Apache Impala (Incubating), Apache Kudu, Hadoop (HDFS)
Originally started as an academic research project at UC Berkeley, Apache Spark is one of the most popular open source projects for big data analytics.
Over 1000 volunteers have contributed code to the project; it is supported by virtually every commercial vendor; many universities are now offering courses on Spark.
Spark has evolved significantly since the 2010 research paper: its foundational APIs are becoming more relational and structural with the introduction of the Catalyst relational optimizer, and its execution engine is developing quickly to adopt the latest research advances in database systems such as whole-stage code generation. In addition, the new Structured Streaming engine allows developers perform computations in real time using the same APIs as they would use for batch computation.
This tutorial covers the core APIs for using Spark 2.2, including DataFrames, Datasets, SQL. We talk about how the system has evolved to meet the demands of an every growing user base, including details on the: the Catalyst query optimizer, whole-stage code-generation as well as incremental query planning for streaming computation. The tutorial will be accompanied by hands on exercises.

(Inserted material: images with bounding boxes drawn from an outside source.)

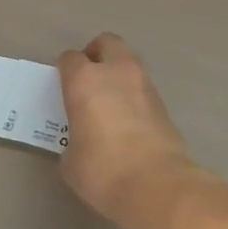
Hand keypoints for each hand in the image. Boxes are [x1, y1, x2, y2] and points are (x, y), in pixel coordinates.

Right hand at [58, 33, 202, 228]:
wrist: (157, 185)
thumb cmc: (103, 170)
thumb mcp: (71, 160)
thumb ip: (73, 139)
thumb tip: (83, 141)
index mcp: (84, 80)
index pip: (70, 58)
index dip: (65, 71)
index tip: (64, 88)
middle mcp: (115, 72)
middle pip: (106, 43)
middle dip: (96, 54)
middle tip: (89, 79)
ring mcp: (144, 84)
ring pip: (129, 62)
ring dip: (118, 73)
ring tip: (110, 101)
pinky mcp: (163, 103)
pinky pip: (142, 87)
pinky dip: (134, 95)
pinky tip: (129, 120)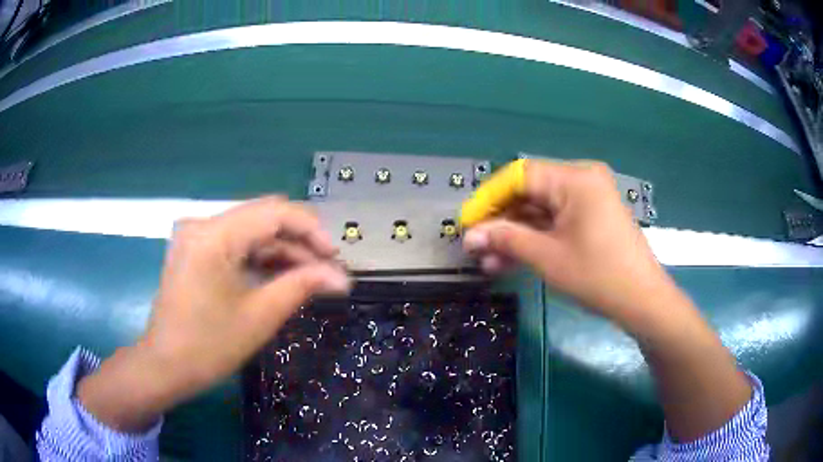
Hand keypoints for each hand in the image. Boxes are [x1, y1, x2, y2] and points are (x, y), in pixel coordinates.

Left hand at [77, 197, 350, 431]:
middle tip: (327, 269)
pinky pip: (235, 244)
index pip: (274, 212)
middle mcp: (203, 224)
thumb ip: (301, 286)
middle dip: (299, 241)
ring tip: (310, 277)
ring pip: (251, 230)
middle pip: (263, 217)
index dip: (311, 230)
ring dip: (281, 250)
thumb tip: (341, 277)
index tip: (335, 257)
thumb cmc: (209, 346)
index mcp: (214, 234)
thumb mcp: (260, 316)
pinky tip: (281, 276)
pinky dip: (260, 257)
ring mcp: (196, 236)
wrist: (165, 366)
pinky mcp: (195, 250)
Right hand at [465, 160, 752, 441]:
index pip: (519, 175)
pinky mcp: (591, 217)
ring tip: (489, 261)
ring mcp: (588, 199)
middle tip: (477, 247)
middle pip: (530, 192)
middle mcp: (582, 179)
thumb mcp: (547, 258)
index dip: (488, 198)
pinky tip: (513, 258)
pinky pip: (556, 221)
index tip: (467, 223)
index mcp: (575, 178)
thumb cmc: (598, 276)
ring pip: (541, 210)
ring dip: (516, 234)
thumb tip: (469, 235)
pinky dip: (536, 238)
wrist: (643, 301)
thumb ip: (506, 239)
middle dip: (501, 221)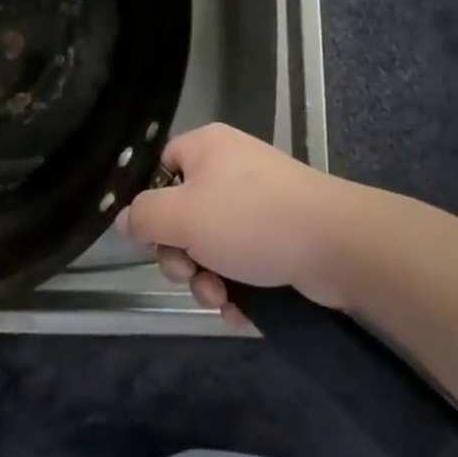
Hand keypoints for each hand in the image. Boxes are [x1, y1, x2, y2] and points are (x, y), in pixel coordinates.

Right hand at [118, 123, 369, 328]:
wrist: (333, 241)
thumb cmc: (250, 218)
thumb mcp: (183, 215)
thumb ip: (144, 217)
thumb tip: (123, 220)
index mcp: (206, 147)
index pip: (160, 170)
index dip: (152, 207)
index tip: (153, 241)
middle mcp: (230, 167)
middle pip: (183, 214)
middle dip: (182, 256)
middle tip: (192, 275)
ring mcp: (258, 201)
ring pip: (212, 246)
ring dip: (207, 279)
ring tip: (221, 297)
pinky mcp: (280, 233)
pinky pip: (242, 261)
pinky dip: (237, 286)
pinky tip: (242, 309)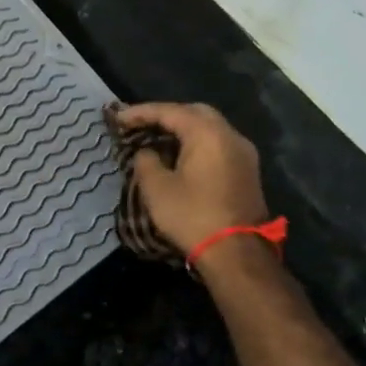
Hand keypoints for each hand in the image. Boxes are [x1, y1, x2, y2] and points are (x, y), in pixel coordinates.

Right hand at [113, 102, 271, 255]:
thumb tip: (147, 152)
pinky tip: (179, 154)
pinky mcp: (247, 171)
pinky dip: (196, 142)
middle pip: (194, 113)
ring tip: (156, 137)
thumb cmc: (192, 216)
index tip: (118, 118)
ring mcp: (243, 153)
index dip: (141, 112)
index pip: (170, 111)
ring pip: (209, 128)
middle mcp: (230, 136)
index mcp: (208, 134)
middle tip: (140, 123)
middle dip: (166, 115)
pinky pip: (218, 144)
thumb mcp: (157, 188)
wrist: (237, 253)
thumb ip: (146, 161)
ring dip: (183, 129)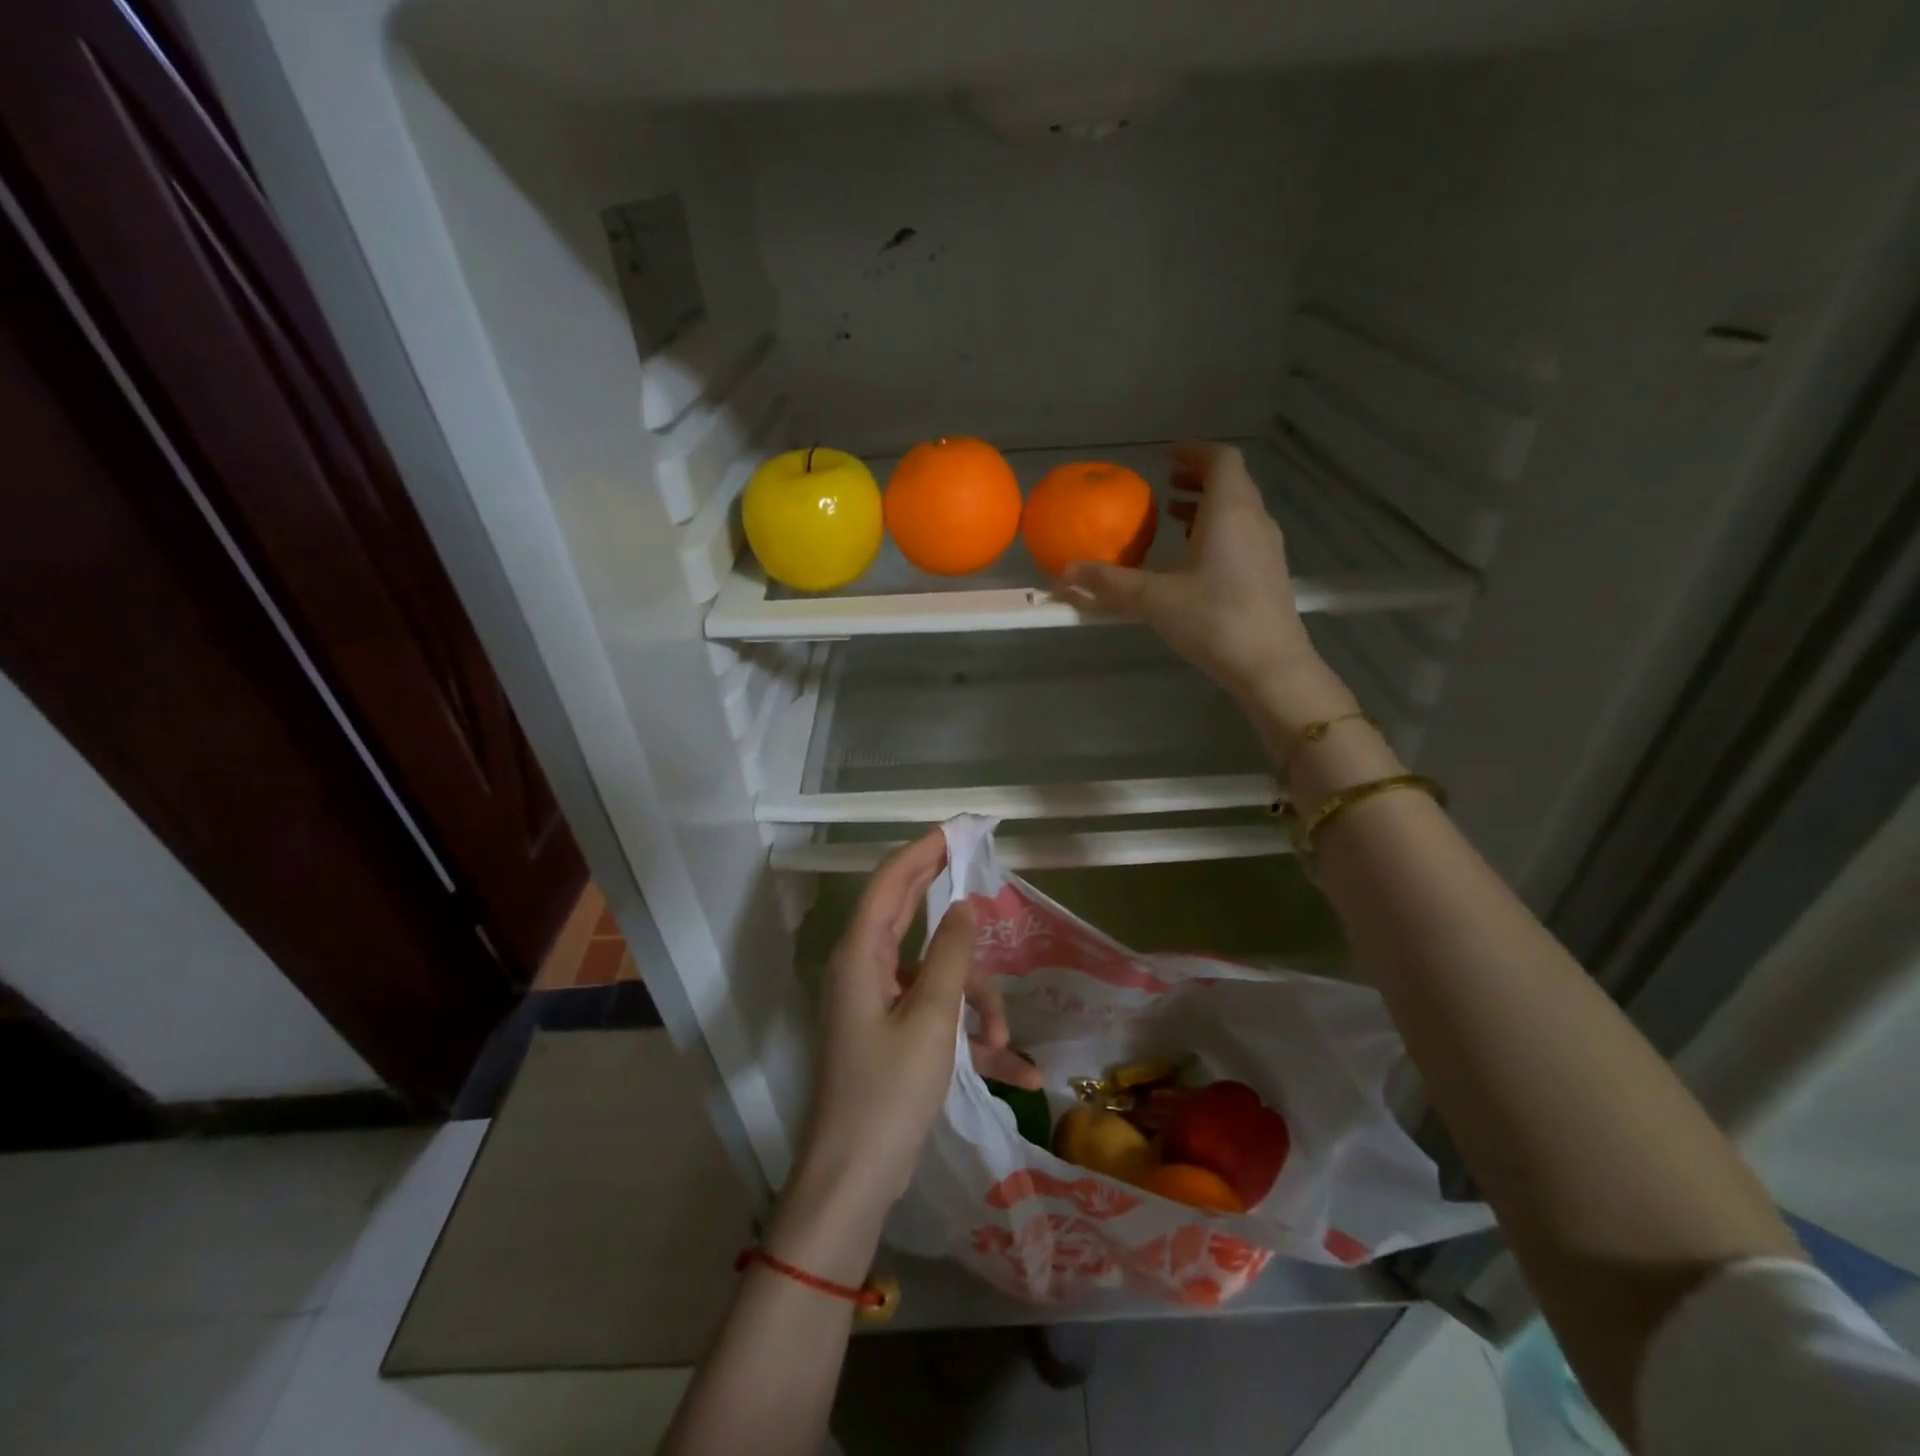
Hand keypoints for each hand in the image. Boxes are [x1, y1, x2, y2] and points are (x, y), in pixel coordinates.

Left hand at [800, 830, 1039, 1213]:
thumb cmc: (888, 1093)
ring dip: (976, 1001)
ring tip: (1006, 1043)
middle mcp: (864, 969)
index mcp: (862, 954)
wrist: (851, 1182)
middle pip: (909, 914)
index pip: (891, 881)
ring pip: (935, 975)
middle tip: (985, 873)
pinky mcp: (890, 1036)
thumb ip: (948, 955)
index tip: (957, 830)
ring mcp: (876, 1004)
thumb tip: (965, 905)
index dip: (923, 851)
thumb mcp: (931, 1019)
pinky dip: (968, 1035)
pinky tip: (1016, 1069)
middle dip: (951, 902)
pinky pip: (935, 1017)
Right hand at [1065, 443, 1354, 734]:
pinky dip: (1217, 529)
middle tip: (1164, 484)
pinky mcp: (1269, 572)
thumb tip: (1064, 574)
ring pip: (1239, 508)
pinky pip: (1242, 533)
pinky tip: (1193, 558)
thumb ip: (1109, 583)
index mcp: (1229, 511)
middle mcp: (1253, 520)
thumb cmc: (1214, 620)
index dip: (1193, 452)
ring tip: (1173, 517)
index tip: (1164, 458)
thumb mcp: (1154, 600)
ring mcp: (1266, 547)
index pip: (1220, 459)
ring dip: (1207, 505)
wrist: (1270, 665)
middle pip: (1231, 481)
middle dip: (1197, 477)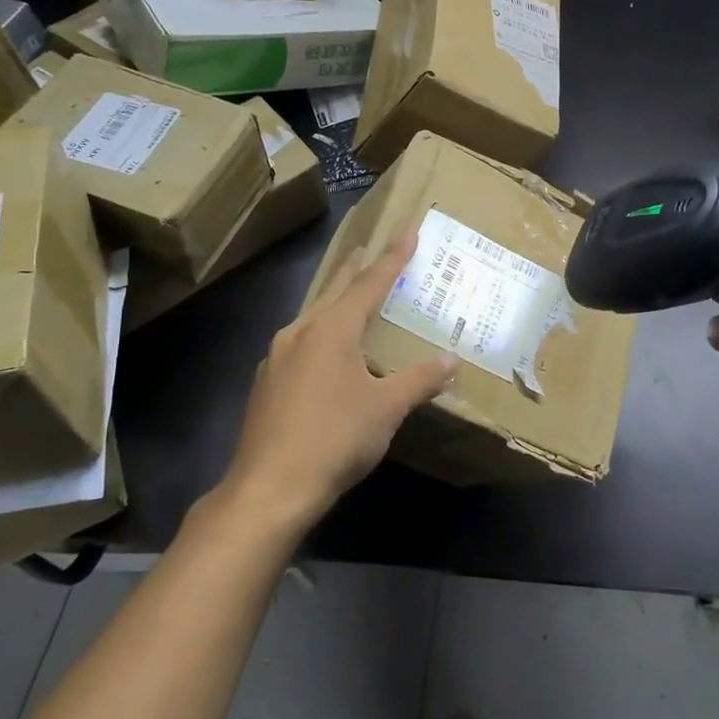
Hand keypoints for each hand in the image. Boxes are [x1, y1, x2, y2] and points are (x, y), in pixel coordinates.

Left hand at [223, 229, 457, 529]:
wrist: (269, 488)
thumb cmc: (335, 438)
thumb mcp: (387, 409)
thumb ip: (420, 379)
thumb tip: (451, 359)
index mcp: (333, 328)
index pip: (370, 282)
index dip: (393, 257)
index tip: (408, 230)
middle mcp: (301, 331)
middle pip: (335, 290)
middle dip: (356, 269)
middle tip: (372, 248)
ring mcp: (277, 356)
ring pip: (313, 314)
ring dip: (335, 299)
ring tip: (350, 293)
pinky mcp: (266, 381)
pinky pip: (300, 340)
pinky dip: (320, 330)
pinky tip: (324, 349)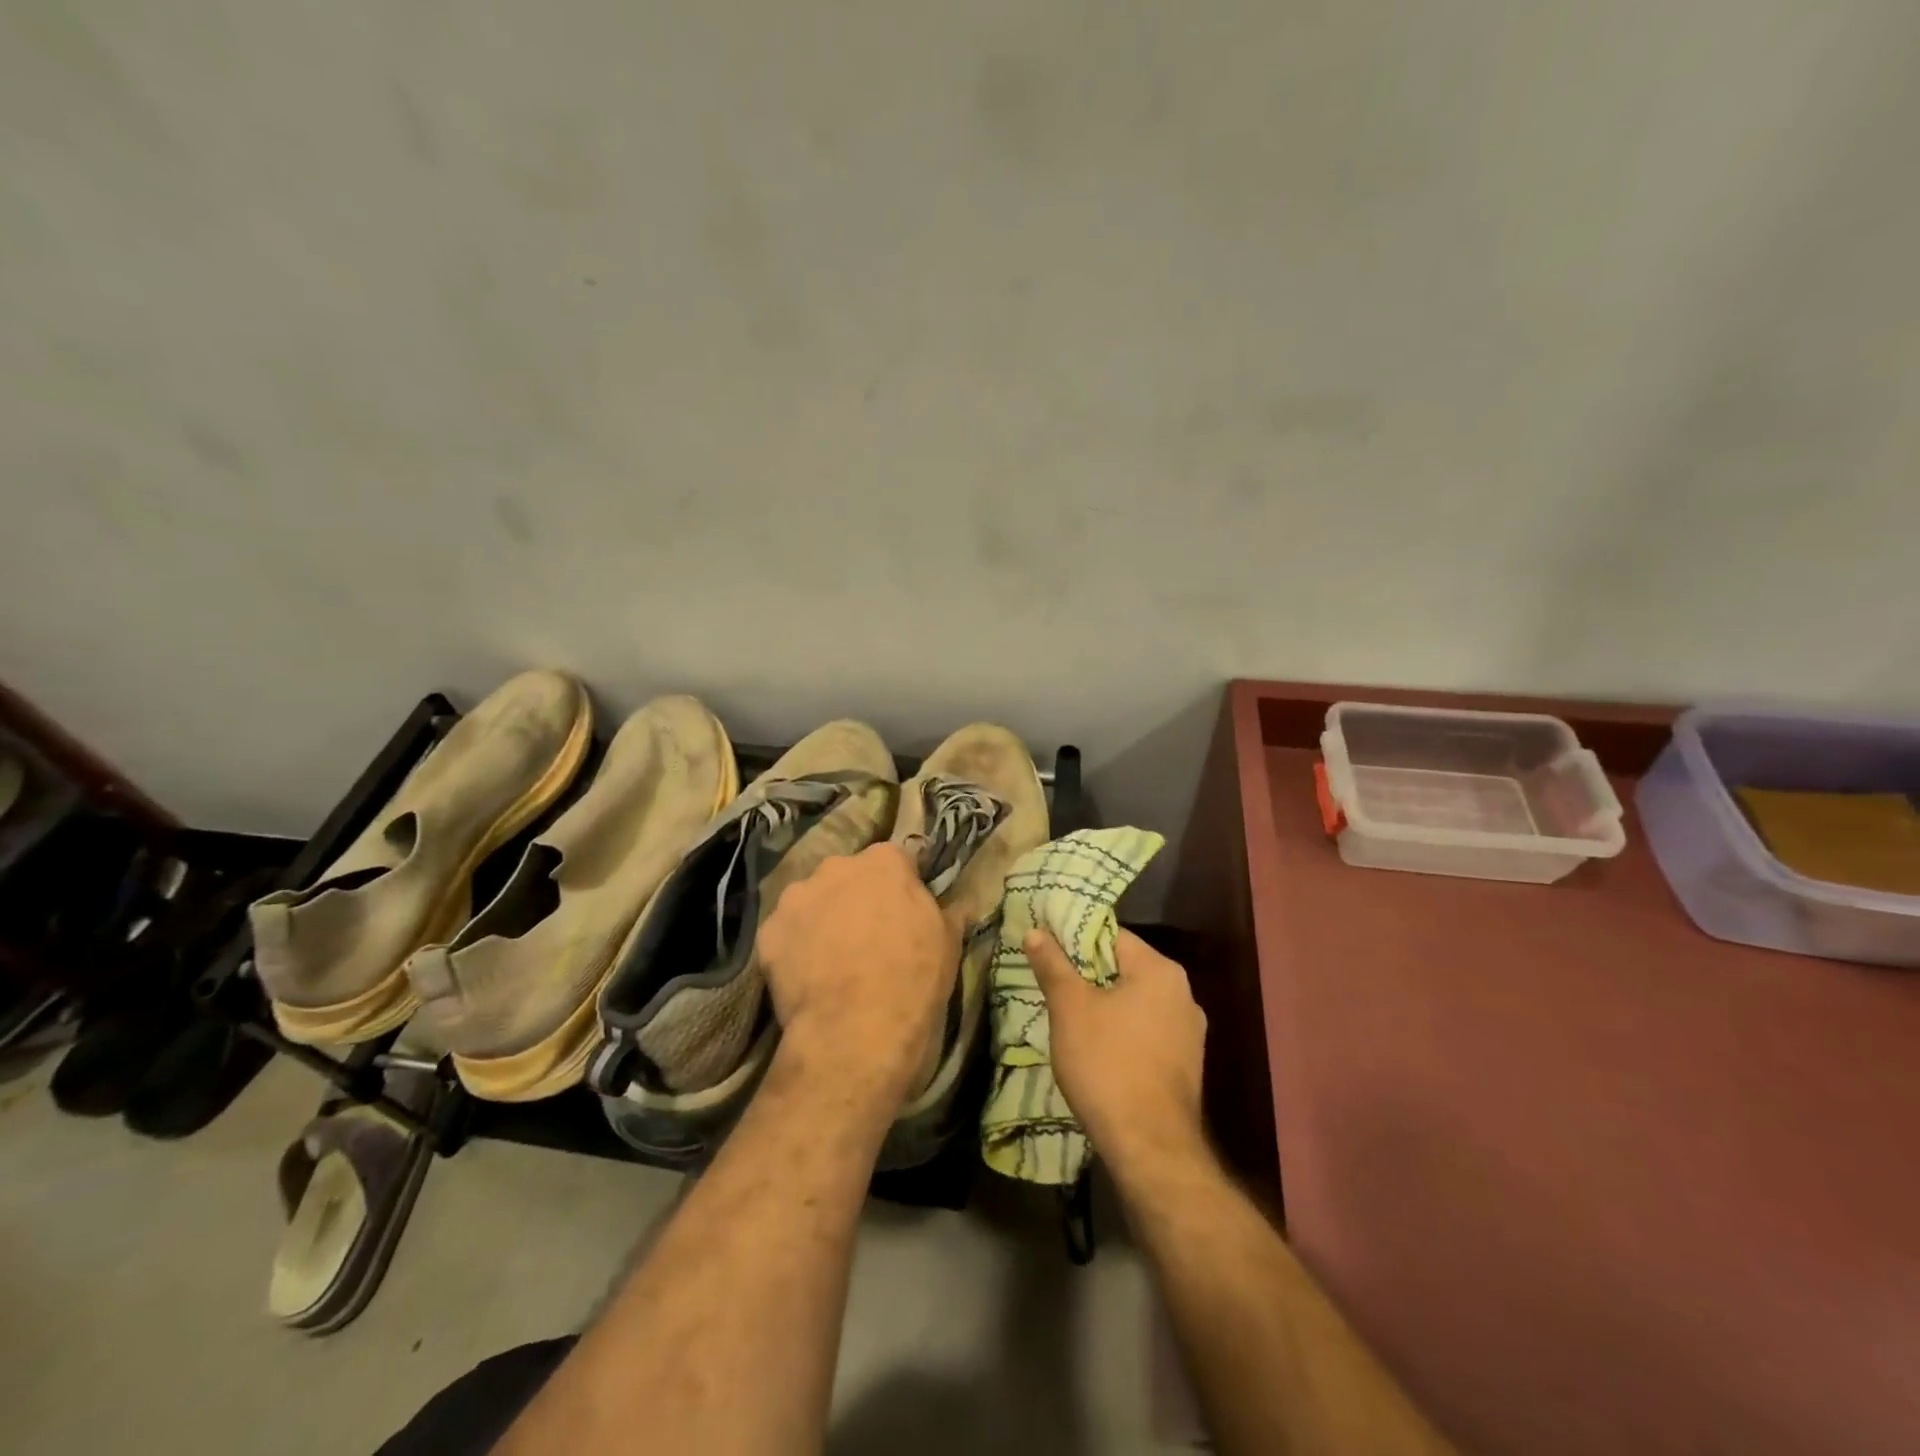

TensorFlowTM is an open source software library for numerical computation using data flow graphs. TensorFlow was originally developed by researchers and engineers working on the Google Brain Team within Google's Machine Intelligence research organization for the purposes of conducting machine learning and deep neural networks research, but the system is general enough to be applicable in a wide variety of other domains as well.
In the first part of the tutorial, I will introduce the basic concepts of TensorFlow. What are TensorFlow data flow graphs and why do we need them?
I will show how you can build your own computation graph and implement a linear classifier with low-level TensorFlow primitives. I will also motivate higher-level
TensorFlow abstractions, that will increase your productivity, especially for Machine Learning.
In the second part, there will be a hands-on tutorial, in which you will be able to implement your own linear, as well as neural network classifier for recognizing handwritten digits using the higher-level TensorFlow Estimator API.